**WHAT YOU ARE ASKED TO DO**
Please list the things that, according to the post about diaries below, a good blog uses to create its own context.

**DOCUMENT EXTRACT**
◆ ◆ ◆ ◆ ◆
Tag Archives: diaries

Dear Diary: A Note

Zadie Smith has a post up at Rookie Mag about her inability to keep a diary.

A bit later I tried again, this time concentrating only on school, like a Judy Blume character, detailing playground incidents and friendship drama, but I was never able to block from my mind a possible audience, and this ruined it for me: It felt like homework. I was always trying to frame things to my advantage in case so-and-so at school picked it up and showed it to everybody. The dishonesty of diary writing — this voice you put on for supposedly no one but yourself — I found that idea so depressing. I feel that life has too much artifice in it anyway without making a pretty pattern of your own most intimate thoughts. Or maybe it’s the other way ’round: Some people are able to write frankly, simply, of how they feel, whereas I can’t stop myself turning it into a pretty pattern.

The same childish questions get to me. Who is it for? What is this voice? Who am I trying to kid — myself?

I realize I don’t want any record of my days. I have the kind of brain that erases everything that passes, almost immediately, like that dustpan-and-brush dog in Disney’s Alice in Wonderland sweeping up the path as he progresses along it. I never know what I was doing on what date, or how old I was when this or that happened — and I like it that way.

At the end of the post, Smith says that the closest artifact she has to a diary is her email account.

As I read, I found myself agreeing with escalating intensity. I’ve never been able to keep a diary for longer than a day, but I’ve always felt that a diary, or a semi-disciplined journal at least, is simply something I should do. (Cheever did it despite pickling himself for decades!)

The difficulty of figuring out who the diary is written for is a pertinent question, one which reminds me of the predicament of blogging (or at least, my predicament of blogging). Of course, many early blogs functioned like diaries with daily entries about what went down. But a traditional private diary is a kind of talking to oneself, as opposed to the potential void of everyone/no one that the internet generously provides. One problem I have with blogging, such as it is, is that I can’t quite ascertain my audience. There’s no context for it. Or more precisely, a good blog creates its own context by virtue of the subjects it cites, the links it includes, and the regularity of its appearance. It both gloms on to some pre-existing context and creates its own.

But without this pegging — if your blogger infrequently updates the site with no real throughline in subject matter, if the only common element in all of the disparate posts is that they were written by the same person — then what do you have? A bad blog? A blog that can’t get its act together?

Which could be one reason why I’m essentially trying to fortify my blog posts into brief stand-alone essays. Or “notes.” With a lack of constructed context, the lack of an ongoing entertainment enterprise, the posts (optimistically) have to be polished enough to make some sort of independent sense, and not to embarrass me overmuch, and to keep you coming back.
◆ ◆ ◆ ◆ ◆
(Collected data entries)
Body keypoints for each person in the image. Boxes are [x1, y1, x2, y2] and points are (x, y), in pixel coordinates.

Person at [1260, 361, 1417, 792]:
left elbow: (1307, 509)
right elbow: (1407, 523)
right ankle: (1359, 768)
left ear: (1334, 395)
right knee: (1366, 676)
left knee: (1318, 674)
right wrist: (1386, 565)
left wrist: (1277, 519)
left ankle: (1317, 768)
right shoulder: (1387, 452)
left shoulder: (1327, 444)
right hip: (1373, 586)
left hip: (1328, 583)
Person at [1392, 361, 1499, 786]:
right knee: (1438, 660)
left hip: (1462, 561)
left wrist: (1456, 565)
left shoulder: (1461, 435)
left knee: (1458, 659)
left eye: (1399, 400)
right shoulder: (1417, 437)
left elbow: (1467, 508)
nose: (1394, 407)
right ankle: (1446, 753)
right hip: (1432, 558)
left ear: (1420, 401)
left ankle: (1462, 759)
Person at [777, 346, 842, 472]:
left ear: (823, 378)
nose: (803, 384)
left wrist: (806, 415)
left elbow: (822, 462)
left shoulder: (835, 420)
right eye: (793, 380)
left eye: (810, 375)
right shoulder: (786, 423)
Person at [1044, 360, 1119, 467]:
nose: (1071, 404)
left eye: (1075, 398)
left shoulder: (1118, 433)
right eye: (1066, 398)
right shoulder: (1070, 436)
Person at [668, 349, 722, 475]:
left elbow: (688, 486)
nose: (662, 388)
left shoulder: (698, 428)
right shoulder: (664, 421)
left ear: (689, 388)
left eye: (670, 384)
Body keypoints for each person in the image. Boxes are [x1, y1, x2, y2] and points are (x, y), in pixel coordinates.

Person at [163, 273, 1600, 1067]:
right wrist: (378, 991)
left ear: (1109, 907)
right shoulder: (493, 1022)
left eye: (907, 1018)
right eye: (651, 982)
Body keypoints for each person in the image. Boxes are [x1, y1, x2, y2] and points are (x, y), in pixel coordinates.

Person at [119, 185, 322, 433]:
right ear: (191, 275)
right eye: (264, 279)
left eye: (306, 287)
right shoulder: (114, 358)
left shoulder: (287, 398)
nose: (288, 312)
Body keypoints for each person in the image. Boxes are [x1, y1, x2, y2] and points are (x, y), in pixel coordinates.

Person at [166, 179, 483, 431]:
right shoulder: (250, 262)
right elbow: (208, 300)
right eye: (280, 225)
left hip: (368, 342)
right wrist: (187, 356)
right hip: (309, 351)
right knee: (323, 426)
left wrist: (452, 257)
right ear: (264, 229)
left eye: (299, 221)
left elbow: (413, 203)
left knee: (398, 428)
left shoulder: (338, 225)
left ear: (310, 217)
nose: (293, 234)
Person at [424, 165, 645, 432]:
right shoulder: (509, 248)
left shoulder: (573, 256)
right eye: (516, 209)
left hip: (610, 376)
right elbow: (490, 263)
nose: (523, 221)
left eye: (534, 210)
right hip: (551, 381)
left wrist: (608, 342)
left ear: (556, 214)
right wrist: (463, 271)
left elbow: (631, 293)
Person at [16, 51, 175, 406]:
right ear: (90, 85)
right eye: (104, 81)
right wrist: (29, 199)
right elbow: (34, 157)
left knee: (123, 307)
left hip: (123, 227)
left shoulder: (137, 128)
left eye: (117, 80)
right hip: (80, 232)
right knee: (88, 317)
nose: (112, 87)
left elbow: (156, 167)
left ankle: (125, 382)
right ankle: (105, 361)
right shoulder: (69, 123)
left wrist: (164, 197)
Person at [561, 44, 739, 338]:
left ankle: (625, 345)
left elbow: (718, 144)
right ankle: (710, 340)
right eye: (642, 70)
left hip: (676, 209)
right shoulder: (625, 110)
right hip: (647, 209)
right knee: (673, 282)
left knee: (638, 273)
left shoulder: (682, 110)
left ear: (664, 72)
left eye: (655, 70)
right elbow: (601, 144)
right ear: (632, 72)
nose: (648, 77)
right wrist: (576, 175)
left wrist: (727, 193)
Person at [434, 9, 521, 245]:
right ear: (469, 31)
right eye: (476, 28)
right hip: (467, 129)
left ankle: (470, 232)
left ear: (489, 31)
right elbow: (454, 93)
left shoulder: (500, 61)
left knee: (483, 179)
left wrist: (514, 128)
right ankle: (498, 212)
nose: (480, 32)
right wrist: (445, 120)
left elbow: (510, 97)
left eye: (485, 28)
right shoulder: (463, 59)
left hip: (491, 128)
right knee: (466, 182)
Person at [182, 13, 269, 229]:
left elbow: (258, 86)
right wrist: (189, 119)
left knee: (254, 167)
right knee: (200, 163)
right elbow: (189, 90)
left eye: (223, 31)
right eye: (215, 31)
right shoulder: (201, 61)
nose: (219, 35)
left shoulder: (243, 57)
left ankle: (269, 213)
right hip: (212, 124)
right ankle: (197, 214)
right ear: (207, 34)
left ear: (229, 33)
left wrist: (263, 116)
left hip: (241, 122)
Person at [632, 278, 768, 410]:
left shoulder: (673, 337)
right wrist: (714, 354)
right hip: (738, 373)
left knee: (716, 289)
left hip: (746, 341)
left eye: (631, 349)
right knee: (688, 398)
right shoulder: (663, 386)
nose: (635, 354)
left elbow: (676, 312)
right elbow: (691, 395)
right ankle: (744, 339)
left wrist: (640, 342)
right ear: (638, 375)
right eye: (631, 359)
◆ ◆ ◆ ◆ ◆
**WRITTEN SOLUTION**
- The subjects it cites
- The links it includes
- The regularity of its appearance